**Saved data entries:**
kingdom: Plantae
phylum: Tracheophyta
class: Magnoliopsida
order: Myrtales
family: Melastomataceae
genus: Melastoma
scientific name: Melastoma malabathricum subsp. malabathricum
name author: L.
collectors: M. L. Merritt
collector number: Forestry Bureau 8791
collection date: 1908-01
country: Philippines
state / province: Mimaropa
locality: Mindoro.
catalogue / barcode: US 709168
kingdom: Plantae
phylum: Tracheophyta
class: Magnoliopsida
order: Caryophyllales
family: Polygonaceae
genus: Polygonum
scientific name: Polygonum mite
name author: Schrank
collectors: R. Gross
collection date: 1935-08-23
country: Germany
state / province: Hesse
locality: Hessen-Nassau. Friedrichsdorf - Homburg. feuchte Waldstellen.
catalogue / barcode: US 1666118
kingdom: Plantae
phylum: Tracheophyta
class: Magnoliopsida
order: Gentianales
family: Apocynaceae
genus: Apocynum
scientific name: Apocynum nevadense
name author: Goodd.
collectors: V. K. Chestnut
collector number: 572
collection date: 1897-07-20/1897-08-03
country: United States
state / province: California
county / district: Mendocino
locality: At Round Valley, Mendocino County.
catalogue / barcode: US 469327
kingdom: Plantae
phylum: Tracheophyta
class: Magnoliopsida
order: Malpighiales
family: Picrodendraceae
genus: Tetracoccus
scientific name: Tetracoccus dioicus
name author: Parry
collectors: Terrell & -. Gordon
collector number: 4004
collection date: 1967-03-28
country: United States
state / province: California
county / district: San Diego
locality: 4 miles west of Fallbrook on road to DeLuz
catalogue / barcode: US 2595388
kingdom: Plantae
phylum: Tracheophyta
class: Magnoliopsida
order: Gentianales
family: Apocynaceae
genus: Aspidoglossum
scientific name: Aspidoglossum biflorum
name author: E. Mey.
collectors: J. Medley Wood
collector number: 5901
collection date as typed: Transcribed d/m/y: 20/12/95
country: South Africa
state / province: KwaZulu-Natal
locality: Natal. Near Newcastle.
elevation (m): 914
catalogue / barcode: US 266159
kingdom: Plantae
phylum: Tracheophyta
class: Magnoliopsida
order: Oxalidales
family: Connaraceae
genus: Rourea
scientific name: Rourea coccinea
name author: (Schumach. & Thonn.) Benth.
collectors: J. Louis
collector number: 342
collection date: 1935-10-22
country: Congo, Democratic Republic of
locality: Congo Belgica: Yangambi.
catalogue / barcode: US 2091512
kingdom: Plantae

**What to work on:** Copy every line of the records above, character for character, in the same order.

**Task solution:**
kingdom: Plantae
phylum: Tracheophyta
class: Magnoliopsida
order: Myrtales
family: Melastomataceae
genus: Melastoma
scientific name: Melastoma malabathricum subsp. malabathricum
name author: L.
collectors: M. L. Merritt
collector number: Forestry Bureau 8791
collection date: 1908-01
country: Philippines
state / province: Mimaropa
locality: Mindoro.
catalogue / barcode: US 709168
kingdom: Plantae
phylum: Tracheophyta
class: Magnoliopsida
order: Caryophyllales
family: Polygonaceae
genus: Polygonum
scientific name: Polygonum mite
name author: Schrank
collectors: R. Gross
collection date: 1935-08-23
country: Germany
state / province: Hesse
locality: Hessen-Nassau. Friedrichsdorf - Homburg. feuchte Waldstellen.
catalogue / barcode: US 1666118
kingdom: Plantae
phylum: Tracheophyta
class: Magnoliopsida
order: Gentianales
family: Apocynaceae
genus: Apocynum
scientific name: Apocynum nevadense
name author: Goodd.
collectors: V. K. Chestnut
collector number: 572
collection date: 1897-07-20/1897-08-03
country: United States
state / province: California
county / district: Mendocino
locality: At Round Valley, Mendocino County.
catalogue / barcode: US 469327
kingdom: Plantae
phylum: Tracheophyta
class: Magnoliopsida
order: Malpighiales
family: Picrodendraceae
genus: Tetracoccus
scientific name: Tetracoccus dioicus
name author: Parry
collectors: Terrell & -. Gordon
collector number: 4004
collection date: 1967-03-28
country: United States
state / province: California
county / district: San Diego
locality: 4 miles west of Fallbrook on road to DeLuz
catalogue / barcode: US 2595388
kingdom: Plantae
phylum: Tracheophyta
class: Magnoliopsida
order: Gentianales
family: Apocynaceae
genus: Aspidoglossum
scientific name: Aspidoglossum biflorum
name author: E. Mey.
collectors: J. Medley Wood
collector number: 5901
collection date as typed: Transcribed d/m/y: 20/12/95
country: South Africa
state / province: KwaZulu-Natal
locality: Natal. Near Newcastle.
elevation (m): 914
catalogue / barcode: US 266159
kingdom: Plantae
phylum: Tracheophyta
class: Magnoliopsida
order: Oxalidales
family: Connaraceae
genus: Rourea
scientific name: Rourea coccinea
name author: (Schumach. & Thonn.) Benth.
collectors: J. Louis
collector number: 342
collection date: 1935-10-22
country: Congo, Democratic Republic of
locality: Congo Belgica: Yangambi.
catalogue / barcode: US 2091512
kingdom: Plantae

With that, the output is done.